## AIM OF THE EXERCISE
When you reproduce the listing, keep every word as it is and drop the pictures.

## EXERCISE DATA
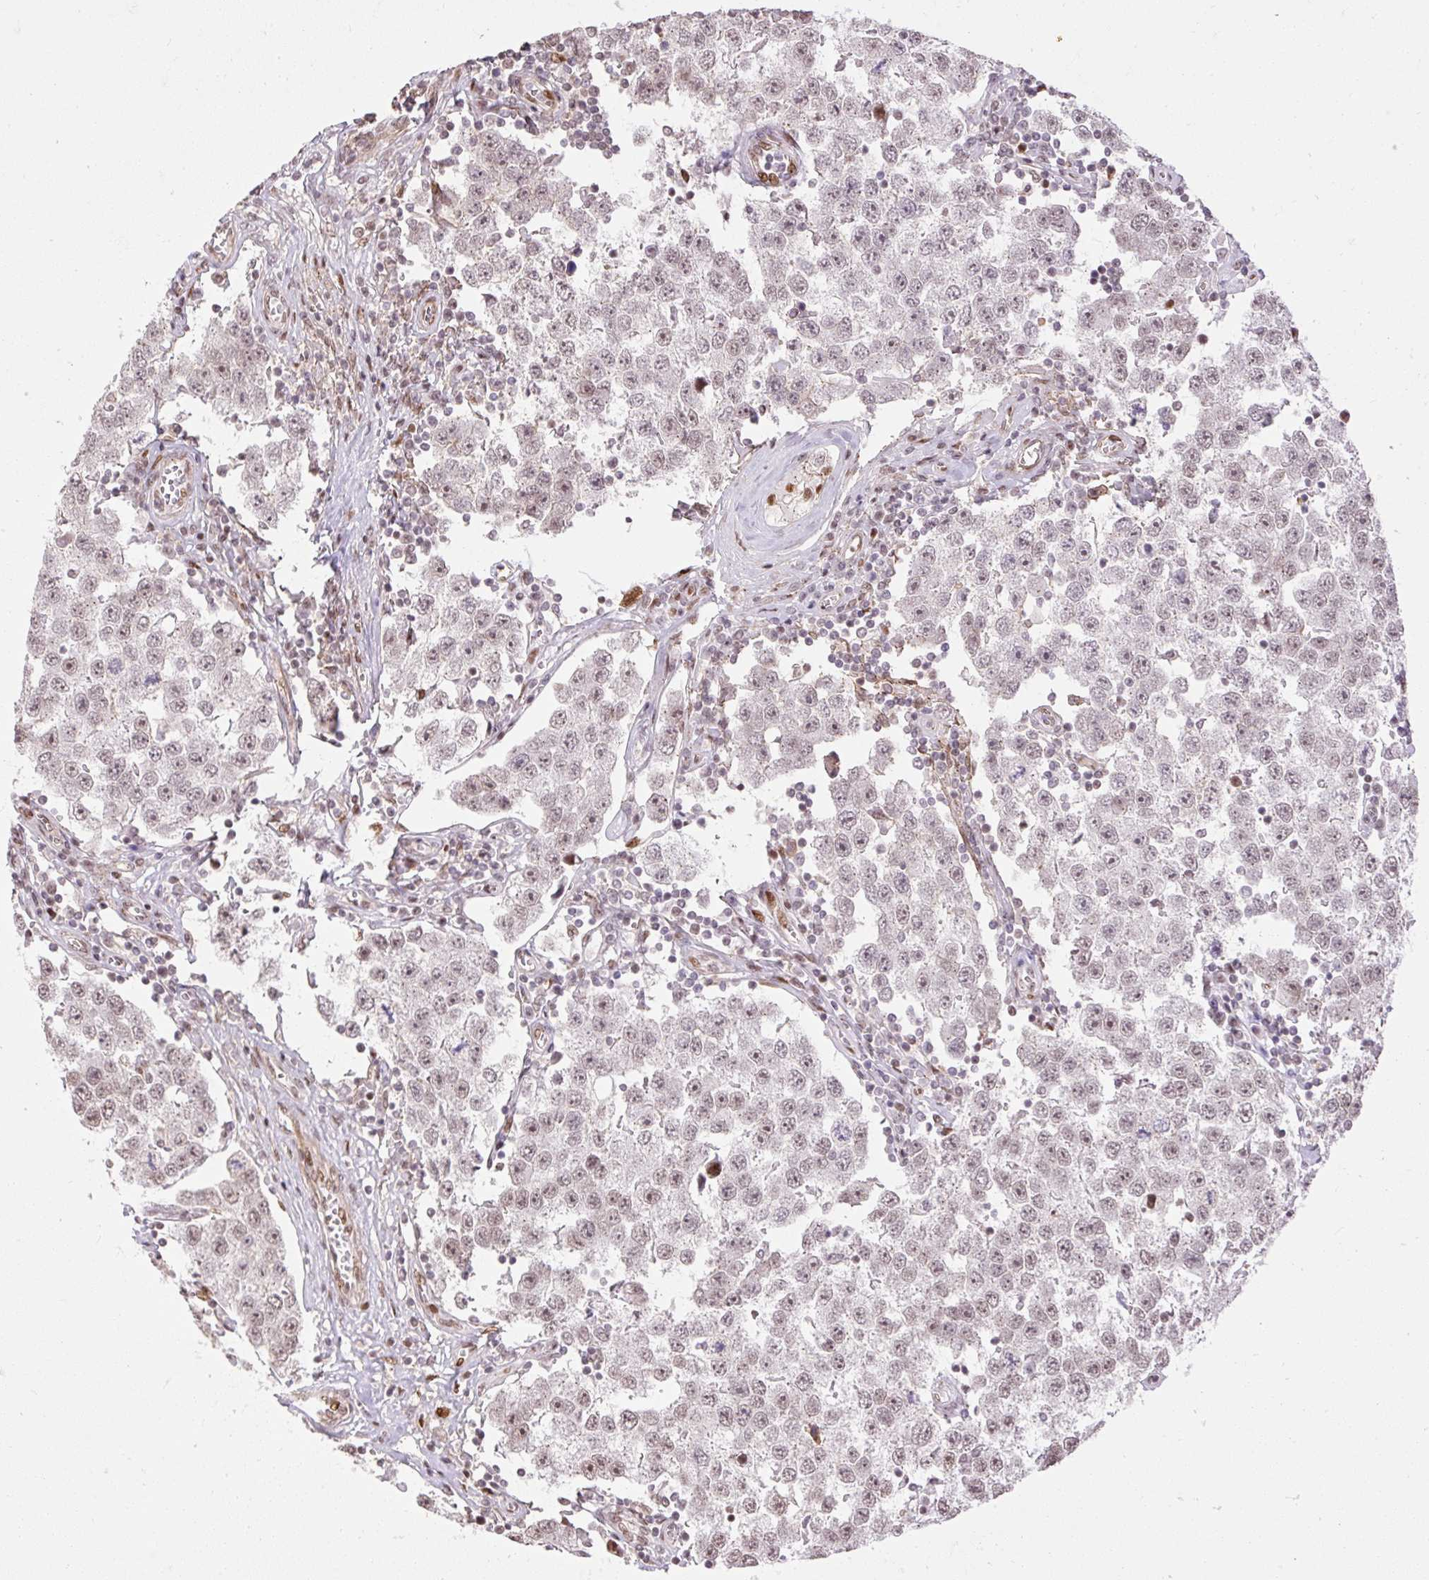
{"staining": {"intensity": "moderate", "quantity": "25%-75%", "location": "nuclear"}, "tissue": "testis cancer", "cell_type": "Tumor cells", "image_type": "cancer", "snomed": [{"axis": "morphology", "description": "Seminoma, NOS"}, {"axis": "topography", "description": "Testis"}], "caption": "The micrograph displays immunohistochemical staining of testis cancer. There is moderate nuclear staining is seen in about 25%-75% of tumor cells.", "gene": "RIPPLY3", "patient": {"sex": "male", "age": 34}}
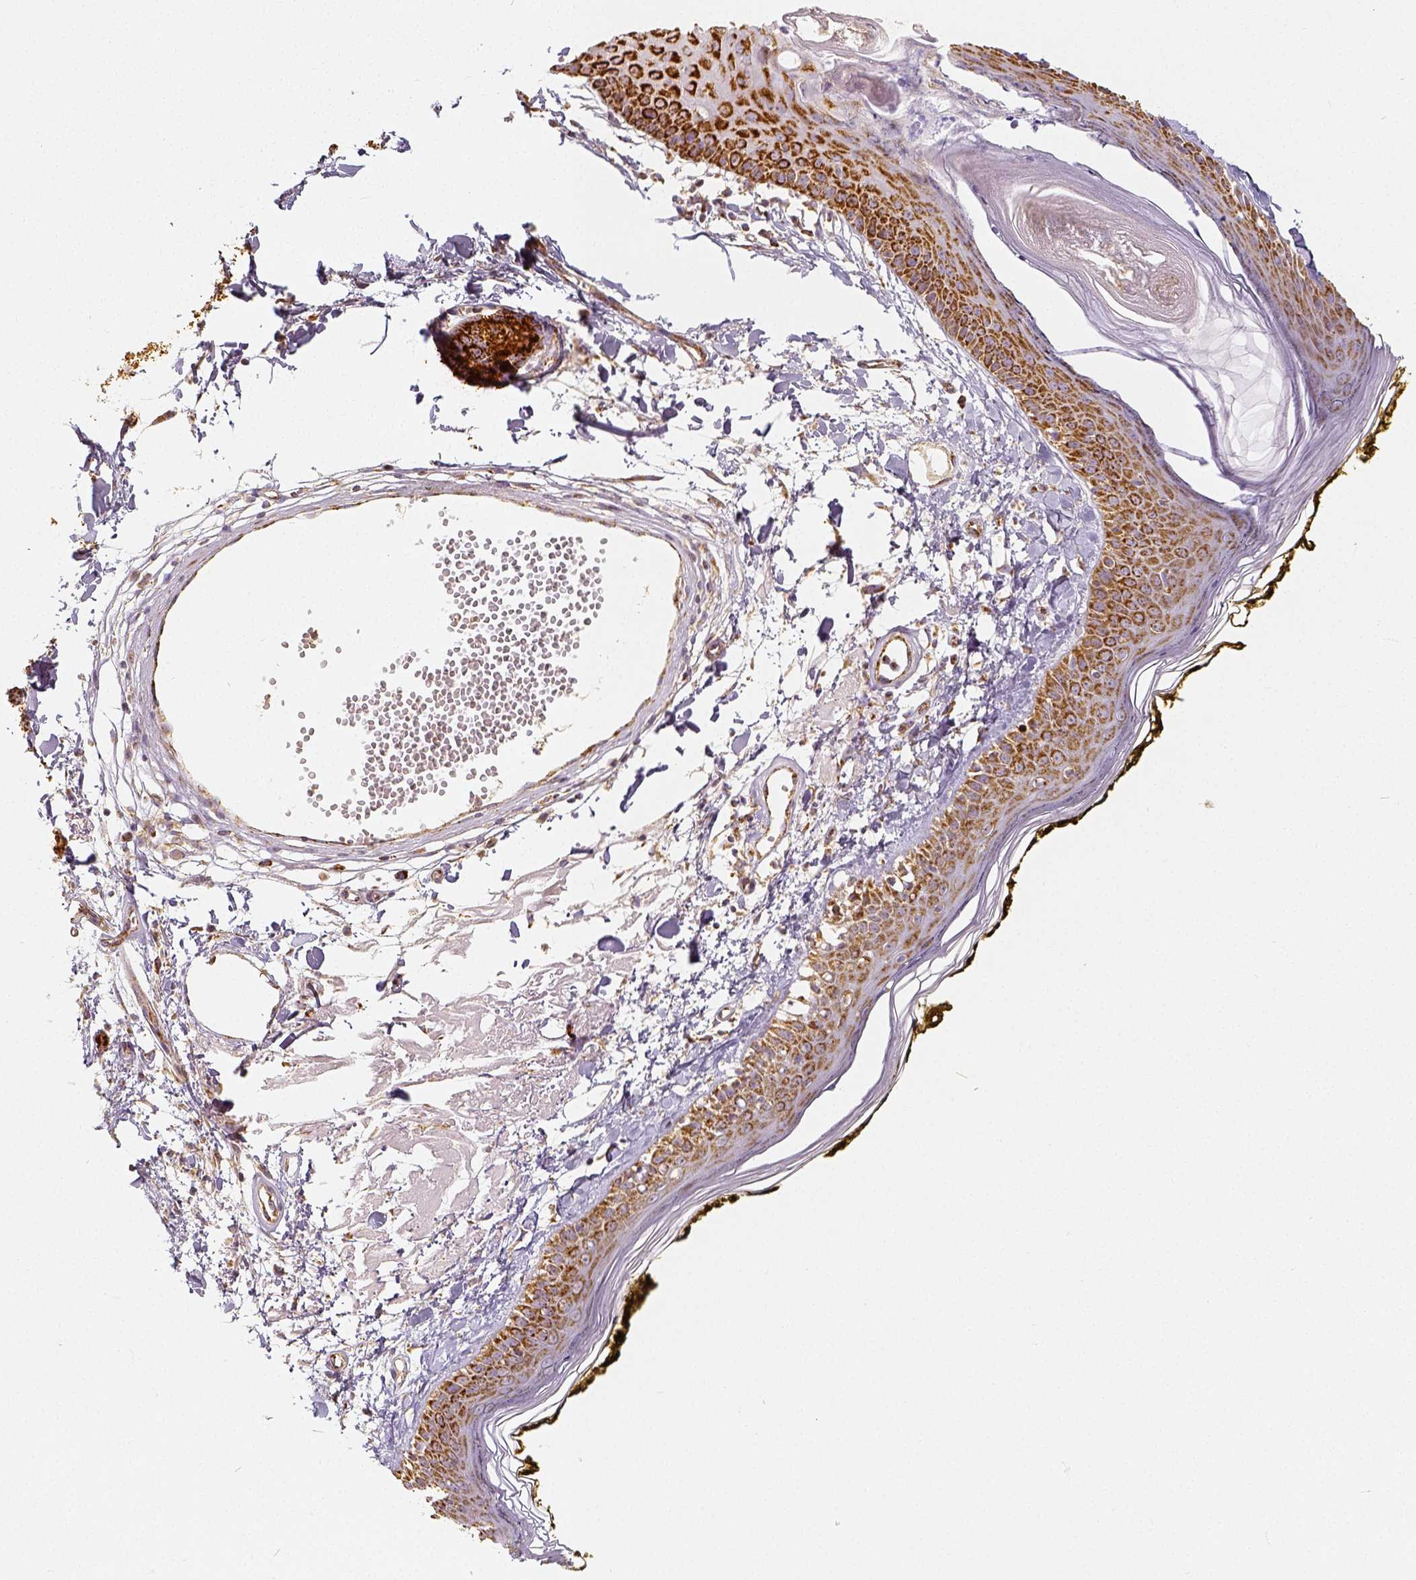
{"staining": {"intensity": "moderate", "quantity": "25%-75%", "location": "cytoplasmic/membranous"}, "tissue": "skin", "cell_type": "Fibroblasts", "image_type": "normal", "snomed": [{"axis": "morphology", "description": "Normal tissue, NOS"}, {"axis": "topography", "description": "Skin"}], "caption": "High-magnification brightfield microscopy of benign skin stained with DAB (brown) and counterstained with hematoxylin (blue). fibroblasts exhibit moderate cytoplasmic/membranous expression is identified in about25%-75% of cells.", "gene": "PGAM5", "patient": {"sex": "male", "age": 76}}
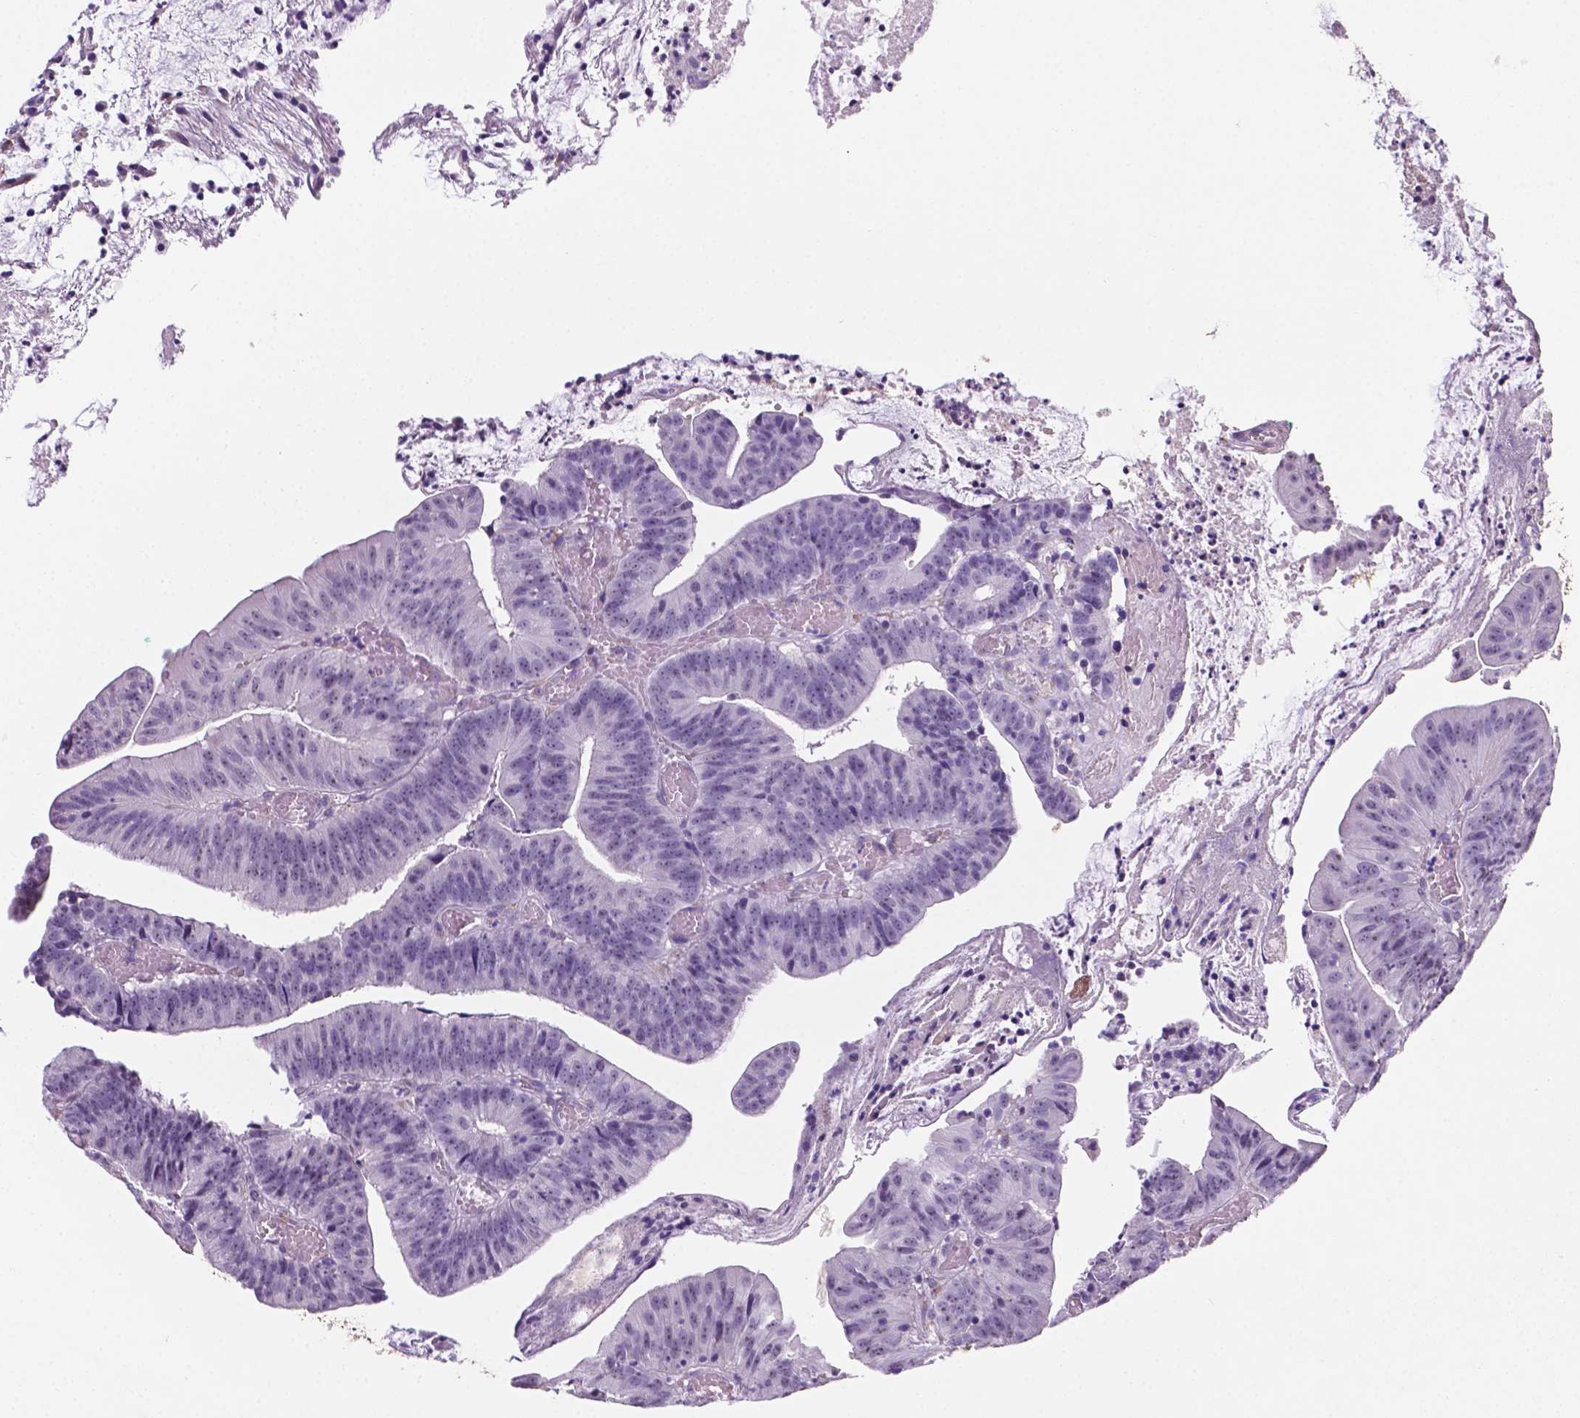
{"staining": {"intensity": "negative", "quantity": "none", "location": "none"}, "tissue": "colorectal cancer", "cell_type": "Tumor cells", "image_type": "cancer", "snomed": [{"axis": "morphology", "description": "Adenocarcinoma, NOS"}, {"axis": "topography", "description": "Colon"}], "caption": "DAB (3,3'-diaminobenzidine) immunohistochemical staining of human colorectal adenocarcinoma exhibits no significant expression in tumor cells.", "gene": "C18orf21", "patient": {"sex": "female", "age": 78}}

## TASK RESULT
{"staining": {"intensity": "moderate", "quantity": "25%-75%", "location": "nuclear"}, "tissue": "testis cancer", "cell_type": "Tumor cells", "image_type": "cancer", "snomed": [{"axis": "morphology", "description": "Seminoma, NOS"}, {"axis": "topography", "description": "Testis"}], "caption": "The micrograph displays immunohistochemical staining of testis cancer. There is moderate nuclear staining is seen in about 25%-75% of tumor cells.", "gene": "RIPPLY3", "patient": {"sex": "male", "age": 34}}
{"staining": {"intensity": "moderate", "quantity": "25%-75%", "location": "cytoplasmic/membranous"}, "tissue": "skin", "cell_type": "Fibroblasts", "image_type": "normal", "snomed": [{"axis": "morphology", "description": "Normal tissue, NOS"}, {"axis": "topography", "description": "Skin"}], "caption": "High-magnification brightfield microscopy of benign skin stained with DAB (brown) and counterstained with hematoxylin (blue). fibroblasts exhibit moderate cytoplasmic/membranous expression is identified in about25%-75% of cells.", "gene": "PGAM5", "patient": {"sex": "male", "age": 76}}
{"staining": {"intensity": "negative", "quantity": "none", "location": "none"}, "tissue": "colorectal cancer", "cell_type": "Tumor cells", "image_type": "cancer", "snomed": [{"axis": "morphology", "description": "Adenocarcinoma, NOS"}, {"axis": "topography", "description": "Colon"}], "caption": "DAB (3,3'-diaminobenzidine) immunohistochemical staining of human colorectal adenocarcinoma exhibits no significant expression in tumor cells.", "gene": "C18orf21", "patient": {"sex": "female", "age": 78}}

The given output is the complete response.